Algemeen, het meest gewilde aspect van rapportage over humanitaire kwesties is analyse door deskundigen. "Respondenten willen meer en gedurfdere onderzoeksrapportage en meer consistente deskundige analyse van humanitaire problemen en crises, met inbegrip van een analyse van de hulpsector als geheel, " zei Dr Scott. Echter, velen vinden dat er onvoldoende onderzoeksrapportage over de sector is.
Een lezer merkte op dat "bazen eerder reageren op nieuwsberichten over seksuele intimidatie van en door werknemers, dan hun eigen werknemers die hun bezorgdheid uiten".
"Onthouden, we hoorden alleen over (het recente Oxfam-schandaal) van journalisten, opererend in een vrije pers, in ons democratisch land."
Respondenten gaven aan dat kwalitatief goede berichtgeving een belangrijke rol kan spelen bij het vormgeven van reacties op crises, meestal door verder onderzoek en/of belangenbehartiging te stimuleren en door organisatorische of operationele prioriteiten te informeren.
"Deze bevindingen tonen aan dat berichtgeving over internationale humanitaire crises ertoe doet - en dat kwaliteitsjournalistiek ertoe doet, " zei IRIN-directeur Heba Aly. "Lezers verlangen naar diepere, meer betekenisvolle journalistiek over de uitdagingen waarmee onze wereld wordt geconfronteerd; en wanneer wij als mediaorganisaties dat soort berichtgeving leveren, we kunnen echt impact hebben. We mogen de macht - noch de verantwoordelijkheid - die we hebben niet onderschatten."

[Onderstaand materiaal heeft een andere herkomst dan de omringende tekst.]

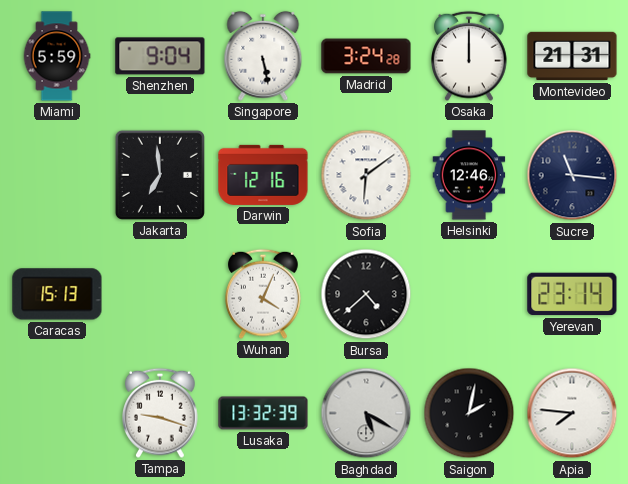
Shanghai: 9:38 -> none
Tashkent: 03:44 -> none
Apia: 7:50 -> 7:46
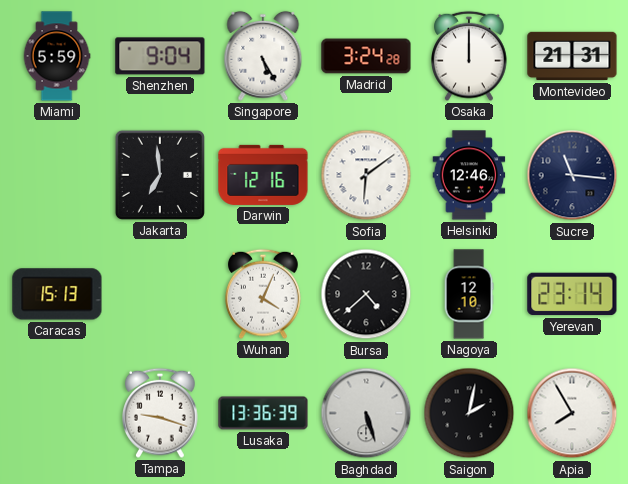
Singapore: 5:28 -> 5:25
Nagoya: none -> 12:10
Lusaka: 13:32 -> 13:36
Baghdad: 5:20 -> 5:27
Apia: 7:46 -> 7:55
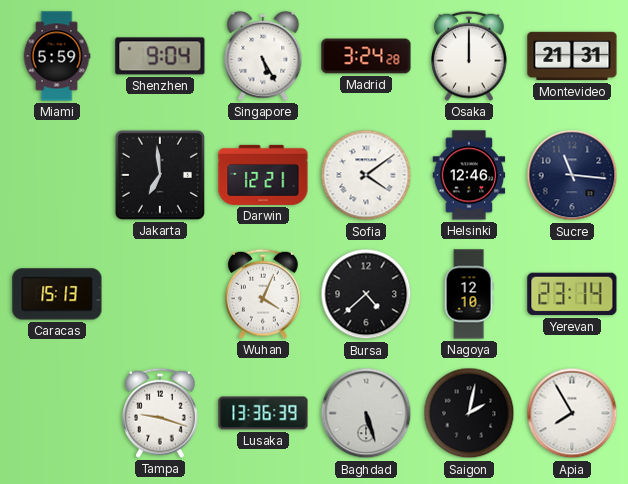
Darwin: 12:16 -> 12:21
Sofia: 6:09 -> 4:09
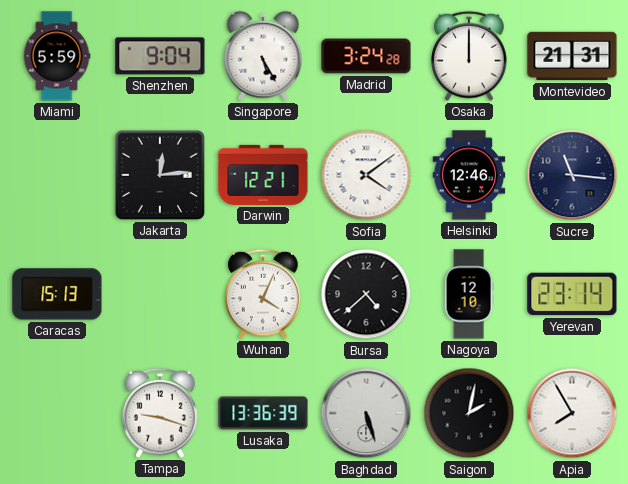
Jakarta: 6:59 -> 12:14
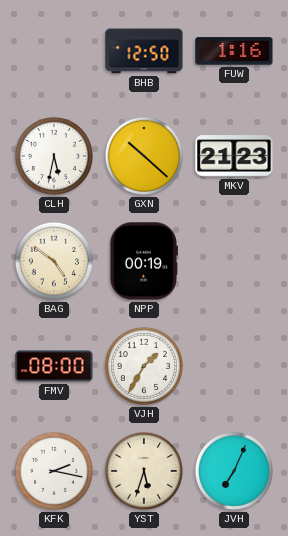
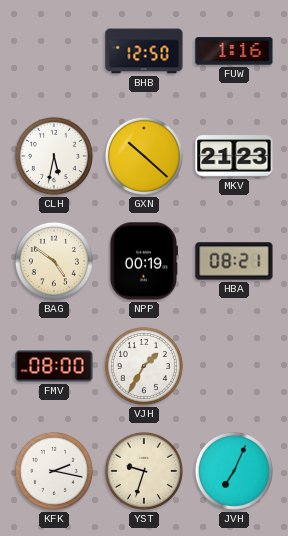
HBA: none -> 08:21
YST: 5:33 -> 9:33
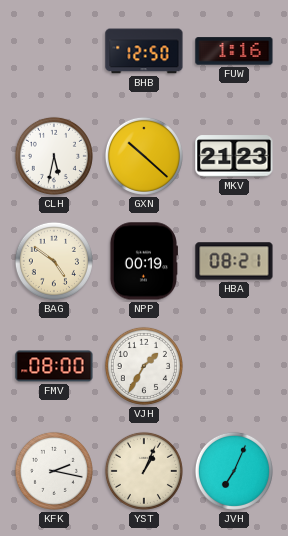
YST: 9:33 -> 1:04
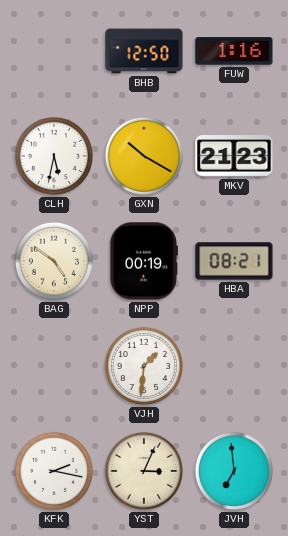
GXN: 10:22 -> 10:20
FMV: 08:00 -> none
VJH: 1:35 -> 1:31
YST: 1:04 -> 3:04
JVH: 7:04 -> 6:59
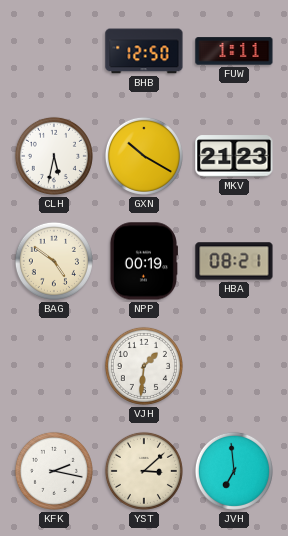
FUW: 1:16 -> 1:11
YST: 3:04 -> 3:08
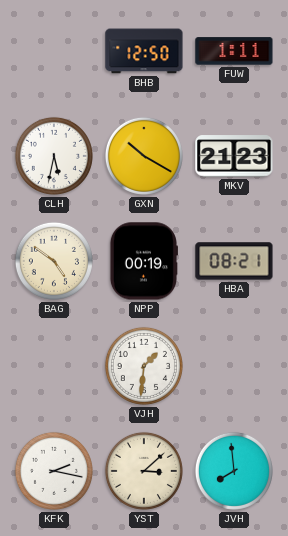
JVH: 6:59 -> 7:59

Slechts drie reguliere nieuwskanalen werden door meer dan de helft van de respondenten genoemd als een belangrijke bron voor nieuws en analyse over humanitaire kwesties:de BBC, The Guardian en Al Jazeera Engels. Naast The New York Times en de Washington Post, deze werden vaak beschreven als de enige "uitzonderingen" op de slechte berichtgeving van de mainstream nieuwsmedia over humanitaire crises.
Respondenten identificeerden de populairste gespecialiseerde nieuwsaanbieders als Devex, Buitenlands beleid, IRIN, reliëfweb, Nieuws Diep, de Thomson Reuters Foundation en UN Dispatch.

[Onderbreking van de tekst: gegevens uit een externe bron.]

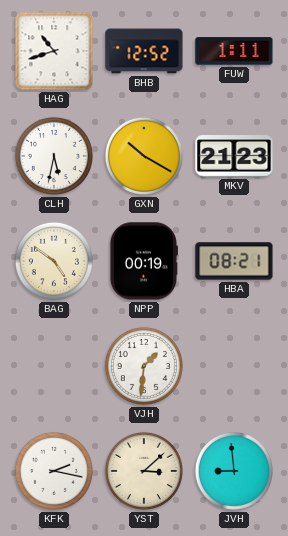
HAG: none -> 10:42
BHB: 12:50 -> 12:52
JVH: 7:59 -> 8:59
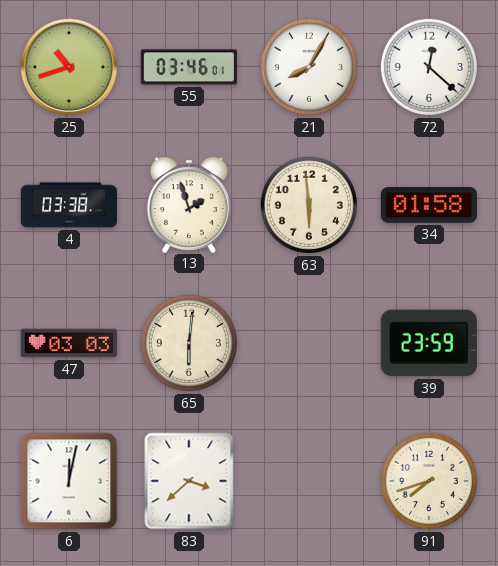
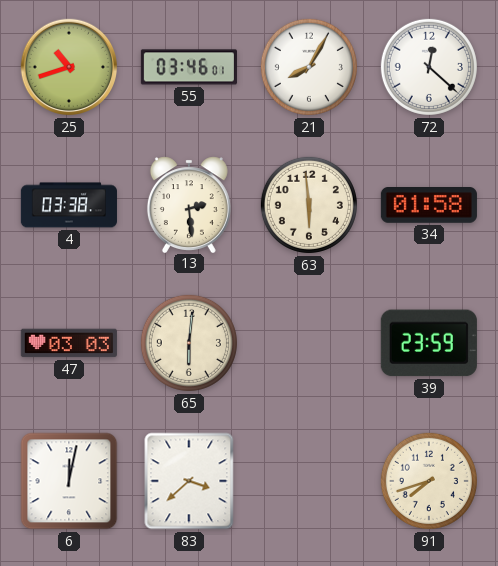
13: 1:57 -> 2:29
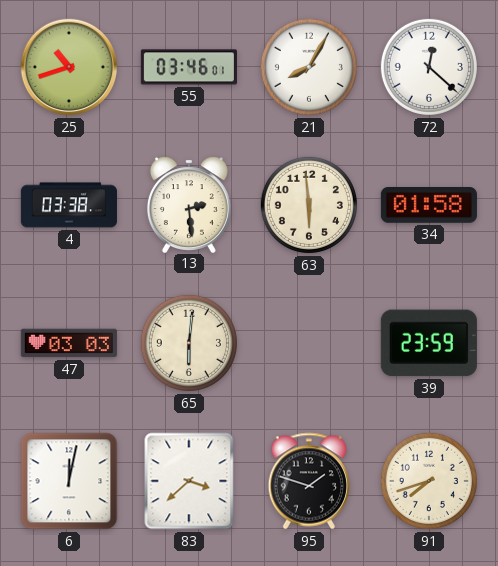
95: none -> 1:48
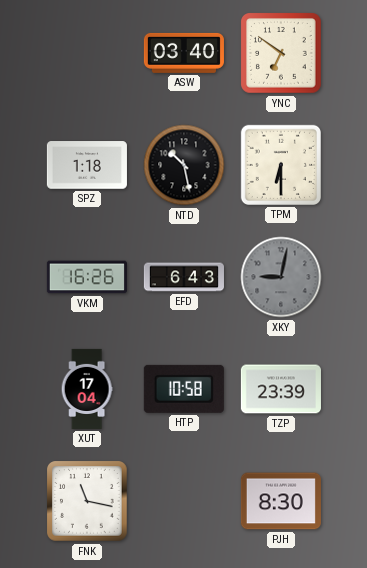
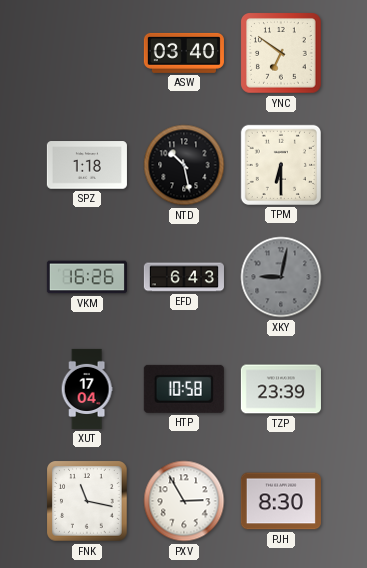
PXV: none -> 2:55
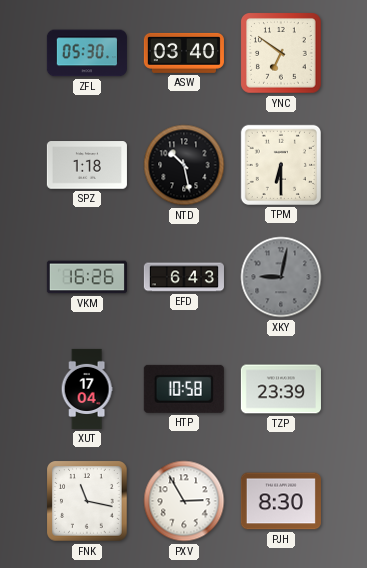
ZFL: none -> 05:30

Onder de respondenten van de enquête waren personen die voor internationale NGO's werkten (28%), de Verenigde Naties (9%), academische wereld (9%), nationale of lokale NGO's (8%), overheidsorganisaties (8%) en in het bedrijfsleven (5%). Een meerderheid van de respondenten was ofwel mid-career (32%) of senior professionals (41%) en had ofwel "enige" (34%) of een "aanzienlijke" hoeveelheid (30%) beslissingsbevoegdheid binnen hun organisatie. Hoewel de meeste in de VS of Europa waren gevestigd, anderen werkten over de hele wereld, van Mexico tot Kenia, op het hoofdkantoor en in het veld.